## Exercise prompt
Please print the data that follows, keeping every line exact.

## Items listed in a dataset
· · ·
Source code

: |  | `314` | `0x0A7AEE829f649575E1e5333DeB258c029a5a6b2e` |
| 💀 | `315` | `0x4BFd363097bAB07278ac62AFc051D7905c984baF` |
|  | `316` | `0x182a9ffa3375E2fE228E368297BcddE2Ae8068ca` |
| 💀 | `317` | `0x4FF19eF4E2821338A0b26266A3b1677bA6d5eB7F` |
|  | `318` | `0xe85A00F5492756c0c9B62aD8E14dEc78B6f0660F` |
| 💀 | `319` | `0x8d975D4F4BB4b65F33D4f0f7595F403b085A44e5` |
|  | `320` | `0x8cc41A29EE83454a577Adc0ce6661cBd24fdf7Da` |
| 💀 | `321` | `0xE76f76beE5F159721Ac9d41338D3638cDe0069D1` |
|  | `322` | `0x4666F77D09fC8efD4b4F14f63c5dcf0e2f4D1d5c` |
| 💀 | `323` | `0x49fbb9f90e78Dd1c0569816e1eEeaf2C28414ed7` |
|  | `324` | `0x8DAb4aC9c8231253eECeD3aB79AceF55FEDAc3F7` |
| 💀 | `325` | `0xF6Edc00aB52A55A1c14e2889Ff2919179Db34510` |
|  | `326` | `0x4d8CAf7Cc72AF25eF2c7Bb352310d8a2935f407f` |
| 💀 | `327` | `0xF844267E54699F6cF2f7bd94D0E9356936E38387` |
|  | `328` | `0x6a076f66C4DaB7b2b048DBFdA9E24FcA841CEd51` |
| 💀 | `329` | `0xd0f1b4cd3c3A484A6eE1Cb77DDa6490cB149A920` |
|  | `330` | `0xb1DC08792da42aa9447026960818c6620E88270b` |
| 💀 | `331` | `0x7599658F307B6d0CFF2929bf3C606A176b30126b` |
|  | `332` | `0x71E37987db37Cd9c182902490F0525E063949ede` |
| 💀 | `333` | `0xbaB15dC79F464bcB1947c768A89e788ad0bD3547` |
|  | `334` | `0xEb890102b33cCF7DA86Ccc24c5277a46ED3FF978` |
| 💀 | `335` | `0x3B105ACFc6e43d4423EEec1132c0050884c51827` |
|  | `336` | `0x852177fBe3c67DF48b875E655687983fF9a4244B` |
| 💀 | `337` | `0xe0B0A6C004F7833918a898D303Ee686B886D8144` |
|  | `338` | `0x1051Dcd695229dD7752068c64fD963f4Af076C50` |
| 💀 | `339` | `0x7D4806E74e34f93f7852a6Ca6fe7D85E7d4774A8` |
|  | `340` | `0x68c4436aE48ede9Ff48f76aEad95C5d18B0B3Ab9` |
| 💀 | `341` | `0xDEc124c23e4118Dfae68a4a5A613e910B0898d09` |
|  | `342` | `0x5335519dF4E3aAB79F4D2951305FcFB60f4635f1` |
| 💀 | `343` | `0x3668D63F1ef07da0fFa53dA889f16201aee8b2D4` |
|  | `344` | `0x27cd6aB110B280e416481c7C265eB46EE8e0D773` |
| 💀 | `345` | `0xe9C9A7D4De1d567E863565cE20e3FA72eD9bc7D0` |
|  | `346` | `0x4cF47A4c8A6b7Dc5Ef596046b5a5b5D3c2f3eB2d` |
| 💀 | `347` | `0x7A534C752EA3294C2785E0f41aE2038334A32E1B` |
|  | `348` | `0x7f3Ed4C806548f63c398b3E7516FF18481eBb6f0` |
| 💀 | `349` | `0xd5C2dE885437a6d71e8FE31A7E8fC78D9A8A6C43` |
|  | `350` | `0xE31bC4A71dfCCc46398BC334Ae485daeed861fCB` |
· · ·
## Response box
Source code

: |  | `314` | `0x0A7AEE829f649575E1e5333DeB258c029a5a6b2e` |
| 💀 | `315` | `0x4BFd363097bAB07278ac62AFc051D7905c984baF` |
|  | `316` | `0x182a9ffa3375E2fE228E368297BcddE2Ae8068ca` |
| 💀 | `317` | `0x4FF19eF4E2821338A0b26266A3b1677bA6d5eB7F` |
|  | `318` | `0xe85A00F5492756c0c9B62aD8E14dEc78B6f0660F` |
| 💀 | `319` | `0x8d975D4F4BB4b65F33D4f0f7595F403b085A44e5` |
|  | `320` | `0x8cc41A29EE83454a577Adc0ce6661cBd24fdf7Da` |
| 💀 | `321` | `0xE76f76beE5F159721Ac9d41338D3638cDe0069D1` |
|  | `322` | `0x4666F77D09fC8efD4b4F14f63c5dcf0e2f4D1d5c` |
| 💀 | `323` | `0x49fbb9f90e78Dd1c0569816e1eEeaf2C28414ed7` |
|  | `324` | `0x8DAb4aC9c8231253eECeD3aB79AceF55FEDAc3F7` |
| 💀 | `325` | `0xF6Edc00aB52A55A1c14e2889Ff2919179Db34510` |
|  | `326` | `0x4d8CAf7Cc72AF25eF2c7Bb352310d8a2935f407f` |
| 💀 | `327` | `0xF844267E54699F6cF2f7bd94D0E9356936E38387` |
|  | `328` | `0x6a076f66C4DaB7b2b048DBFdA9E24FcA841CEd51` |
| 💀 | `329` | `0xd0f1b4cd3c3A484A6eE1Cb77DDa6490cB149A920` |
|  | `330` | `0xb1DC08792da42aa9447026960818c6620E88270b` |
| 💀 | `331` | `0x7599658F307B6d0CFF2929bf3C606A176b30126b` |
|  | `332` | `0x71E37987db37Cd9c182902490F0525E063949ede` |
| 💀 | `333` | `0xbaB15dC79F464bcB1947c768A89e788ad0bD3547` |
|  | `334` | `0xEb890102b33cCF7DA86Ccc24c5277a46ED3FF978` |
| 💀 | `335` | `0x3B105ACFc6e43d4423EEec1132c0050884c51827` |
|  | `336` | `0x852177fBe3c67DF48b875E655687983fF9a4244B` |
| 💀 | `337` | `0xe0B0A6C004F7833918a898D303Ee686B886D8144` |
|  | `338` | `0x1051Dcd695229dD7752068c64fD963f4Af076C50` |
| 💀 | `339` | `0x7D4806E74e34f93f7852a6Ca6fe7D85E7d4774A8` |
|  | `340` | `0x68c4436aE48ede9Ff48f76aEad95C5d18B0B3Ab9` |
| 💀 | `341` | `0xDEc124c23e4118Dfae68a4a5A613e910B0898d09` |
|  | `342` | `0x5335519dF4E3aAB79F4D2951305FcFB60f4635f1` |
| 💀 | `343` | `0x3668D63F1ef07da0fFa53dA889f16201aee8b2D4` |
|  | `344` | `0x27cd6aB110B280e416481c7C265eB46EE8e0D773` |
| 💀 | `345` | `0xe9C9A7D4De1d567E863565cE20e3FA72eD9bc7D0` |
|  | `346` | `0x4cF47A4c8A6b7Dc5Ef596046b5a5b5D3c2f3eB2d` |
| 💀 | `347` | `0x7A534C752EA3294C2785E0f41aE2038334A32E1B` |
|  | `348` | `0x7f3Ed4C806548f63c398b3E7516FF18481eBb6f0` |
| 💀 | `349` | `0xd5C2dE885437a6d71e8FE31A7E8fC78D9A8A6C43` |
|  | `350` | `0xE31bC4A71dfCCc46398BC334Ae485daeed861fCB` |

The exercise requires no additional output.